§ Exercício curto A: Redigite sem alterações a parte do trecho sobre os gastos da família Pitta que vai de "Para piorar, o" até "festival de escárnio.", inclusive.

§ Trecho do texto:
****************
Os detalhes sobre os gastos milionários com decoração da ex-primeira-dama Nicéa Camargo quando morou em Nova York, divulgados na semana passada, apenas reforçaram a sensação de que a família Pitta não tinha como explicar seus gastos.
A explicação era, no mínimo, constrangedora -a fonte de renda viria do empresário Jorge Yunes que, magnânimo, nem fazia questão de receber o dinheiro de volta.
Para piorar, o magnânimo doador tinha interesses diretos e indiretos na administração municipal, além de envolvimento em caixinha de campanha eleitoral.
À medida que se divulgaram novos detalhes sobre como viviam os Pitta, com seus gastos dentro e fora do Brasil, assistíamos a um festival de escárnio.
O escárnio pessoal era a cereja do bolo do escárnio público, com a cidade tomada por redes de corrupção e abandonada administrativamente. Conformada, a população via o festival, na expectativa de que, como de costume, não resultasse em nada.
****************
§ Exercício curto B: Encontre nas entradas todas as linhas que contêm a sequência "kern" e copie cada uma delas.
****************
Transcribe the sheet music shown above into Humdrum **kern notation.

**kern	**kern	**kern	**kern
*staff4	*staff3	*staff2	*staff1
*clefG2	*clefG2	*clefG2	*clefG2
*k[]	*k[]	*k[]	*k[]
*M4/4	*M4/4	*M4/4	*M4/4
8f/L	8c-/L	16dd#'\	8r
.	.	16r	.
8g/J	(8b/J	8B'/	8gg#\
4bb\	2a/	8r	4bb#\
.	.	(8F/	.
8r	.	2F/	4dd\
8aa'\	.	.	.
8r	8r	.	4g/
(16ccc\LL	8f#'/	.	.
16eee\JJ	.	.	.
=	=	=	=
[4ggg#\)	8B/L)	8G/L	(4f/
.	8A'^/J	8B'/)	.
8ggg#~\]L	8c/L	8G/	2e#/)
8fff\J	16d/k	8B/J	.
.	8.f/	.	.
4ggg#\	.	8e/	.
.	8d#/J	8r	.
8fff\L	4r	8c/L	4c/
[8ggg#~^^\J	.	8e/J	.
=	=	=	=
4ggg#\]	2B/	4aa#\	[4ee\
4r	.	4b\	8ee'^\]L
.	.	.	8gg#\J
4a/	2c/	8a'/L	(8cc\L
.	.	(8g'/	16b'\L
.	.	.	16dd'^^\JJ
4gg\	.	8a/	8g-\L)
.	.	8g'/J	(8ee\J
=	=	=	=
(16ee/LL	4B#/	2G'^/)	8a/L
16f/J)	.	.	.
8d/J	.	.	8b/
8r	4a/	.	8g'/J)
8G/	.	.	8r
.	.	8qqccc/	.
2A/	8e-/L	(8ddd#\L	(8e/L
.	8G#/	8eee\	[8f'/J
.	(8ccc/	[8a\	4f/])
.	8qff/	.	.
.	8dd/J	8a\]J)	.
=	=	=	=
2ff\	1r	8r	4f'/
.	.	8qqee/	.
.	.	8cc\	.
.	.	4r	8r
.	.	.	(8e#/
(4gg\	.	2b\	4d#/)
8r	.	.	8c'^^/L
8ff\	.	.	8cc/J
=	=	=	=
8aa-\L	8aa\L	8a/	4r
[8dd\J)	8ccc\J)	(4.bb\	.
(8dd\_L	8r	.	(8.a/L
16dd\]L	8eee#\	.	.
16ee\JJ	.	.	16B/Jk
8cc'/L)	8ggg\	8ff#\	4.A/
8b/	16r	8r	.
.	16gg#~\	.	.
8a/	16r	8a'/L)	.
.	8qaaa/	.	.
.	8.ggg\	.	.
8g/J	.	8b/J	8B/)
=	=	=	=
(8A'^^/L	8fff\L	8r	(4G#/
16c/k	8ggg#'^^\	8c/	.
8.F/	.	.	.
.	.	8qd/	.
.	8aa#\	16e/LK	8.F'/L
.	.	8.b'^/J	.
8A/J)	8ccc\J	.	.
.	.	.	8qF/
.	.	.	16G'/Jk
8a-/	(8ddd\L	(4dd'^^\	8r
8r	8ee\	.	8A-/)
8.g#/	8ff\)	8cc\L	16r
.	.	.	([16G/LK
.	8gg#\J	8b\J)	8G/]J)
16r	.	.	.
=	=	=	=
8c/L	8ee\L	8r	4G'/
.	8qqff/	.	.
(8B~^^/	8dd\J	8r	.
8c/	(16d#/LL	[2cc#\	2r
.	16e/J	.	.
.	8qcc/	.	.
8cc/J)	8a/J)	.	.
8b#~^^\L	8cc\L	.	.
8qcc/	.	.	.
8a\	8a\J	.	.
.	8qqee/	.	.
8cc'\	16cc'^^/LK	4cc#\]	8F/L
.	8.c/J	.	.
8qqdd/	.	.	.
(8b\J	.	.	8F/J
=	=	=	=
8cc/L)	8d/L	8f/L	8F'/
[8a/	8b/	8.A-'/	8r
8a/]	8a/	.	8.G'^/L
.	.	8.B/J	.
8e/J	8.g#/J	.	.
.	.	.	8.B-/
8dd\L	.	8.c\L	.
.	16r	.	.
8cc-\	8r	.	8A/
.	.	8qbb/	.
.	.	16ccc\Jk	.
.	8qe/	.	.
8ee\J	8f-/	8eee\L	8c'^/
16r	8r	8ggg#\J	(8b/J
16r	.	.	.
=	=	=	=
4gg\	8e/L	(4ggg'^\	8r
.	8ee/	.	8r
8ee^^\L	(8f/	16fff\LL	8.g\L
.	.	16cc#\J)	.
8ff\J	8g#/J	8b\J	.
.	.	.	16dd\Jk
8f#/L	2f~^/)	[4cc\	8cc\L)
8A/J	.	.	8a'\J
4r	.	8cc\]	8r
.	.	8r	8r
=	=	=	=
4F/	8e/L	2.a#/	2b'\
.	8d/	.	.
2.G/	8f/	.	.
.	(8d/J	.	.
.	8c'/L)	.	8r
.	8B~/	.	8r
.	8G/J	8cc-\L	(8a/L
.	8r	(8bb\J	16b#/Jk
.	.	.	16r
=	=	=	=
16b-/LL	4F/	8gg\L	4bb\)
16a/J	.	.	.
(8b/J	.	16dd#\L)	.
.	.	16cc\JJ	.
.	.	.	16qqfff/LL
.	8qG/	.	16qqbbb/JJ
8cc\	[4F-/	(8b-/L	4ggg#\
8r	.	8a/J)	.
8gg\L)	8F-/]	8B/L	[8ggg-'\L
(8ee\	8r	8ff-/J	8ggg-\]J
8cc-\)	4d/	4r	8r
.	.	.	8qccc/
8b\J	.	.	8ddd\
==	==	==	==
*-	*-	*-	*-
****************
§ Solução A:
Para piorar, o magnânimo doador tinha interesses diretos e indiretos na administração municipal, além de envolvimento em caixinha de campanha eleitoral.
À medida que se divulgaram novos detalhes sobre como viviam os Pitta, com seus gastos dentro e fora do Brasil, assistíamos a um festival de escárnio.

§ Solução B:
Transcribe the sheet music shown above into Humdrum **kern notation.
**kern	**kern	**kern	**kern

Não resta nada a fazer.